Se ti guardi allo specchio cosa vedi?

«Una ragazza soddisfatta di quello che ho fatto. Un’Arianna felice. Ariete è felice. Il mio personaggio sono io».

Nelle “Giornate noiose” che fai?

«Esco, vado a quel solito ristorante, trovo gente amica. Oppure sto a casa, scrollo, leggo. Gioco alla play, faccio una passeggiata. Dipende molto dal mood della giornata. A volte sto semplicemente ad assorbire la noia passivamente».

L’amore come lo vivi?

«Canto quasi sempre storie vere, ogni tanto racconto di altri. In questo momento sono innamorata».

Con Madame canti “Cicatrici”. Quali sono le tue?

«Oltre a quelle fisiche che ho ovunque, le mie cicatrici sono i segni delle storie d’amore finite, il rapporto con mio padre che ora è stabile ma prima faceva veramente male ed era molto difficile da gestire. La scuola, anzi vorrei non averla più quella cicatrice, vorrei chiudere e appallottolare tutto.
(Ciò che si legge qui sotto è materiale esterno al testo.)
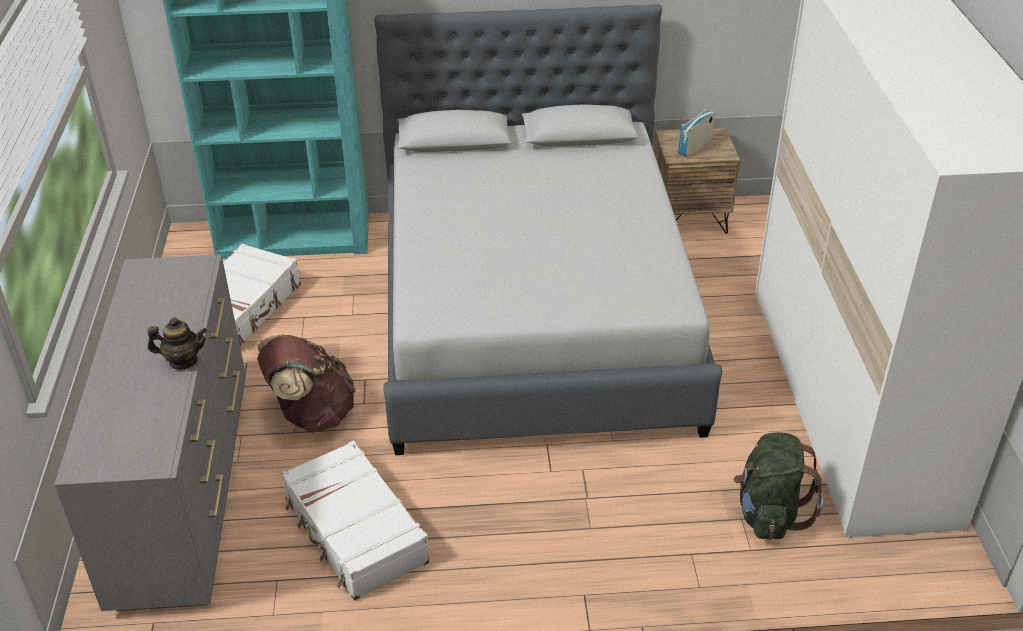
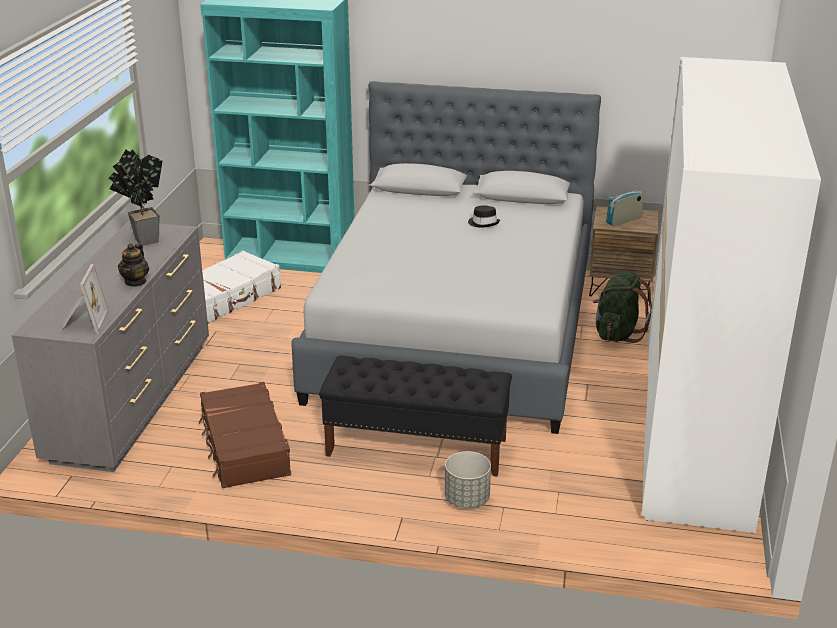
camera: 15 degrees right, 10 degrees down
teapot [147,318,207,370] -> teapot turned 90 degrees clockwise [118,243,149,287]
brown backpack [257,334,356,433] -> none
white suitcase [281,441,430,600] -> brown suitcase [199,382,291,488]
green backpack [733,432,824,540] -> green backpack moved to [593,272,652,343]
none -> picture frame [59,264,109,334]
none -> potted plant [109,149,163,246]
none -> black bench [319,356,512,477]
none -> grey planter [445,451,491,508]
none -> black hat [468,205,500,227]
Mi sono divertita, ma soprattutto negli ultimi due anni ho super sofferto. La situazione poco stabile di mio fratello, sono cresciuta da sola, perché c’erano problemi più grandi di me che stavo a casa da sola a 12 anni. Quella parte della mia vita è sicuramente una cicatrice».

Con Franco 126 invece canti “Fragili”. Hai paura di mostrare la tua fragilità?

«Sono una persona che tende a tenersi tutto molto dentro, ad autorisolvermi i problemi. Forse perché conosco gli psicologi da quando sono piccola perché ci andava mio fratello e c’erano le sedute di famiglia. Tendevo a risolvermi tutto da sola. E non ci sono mai andata da uno psicologo da sola non perché non penso sia importante ma perché ho trovato un mio metodo, scansiono le cose nella mia testa, risolvo il problema».

Un difetto o pregio?

«Mi fido delle persone, dovrei saperlo, ho 20 anni faccio la cantante, non dovrei fidarmi di tutti. E invece lo faccio. Potrebbe essere un pregio, ma siccome di batoste ne ho già prese tante, temo sia un difetto».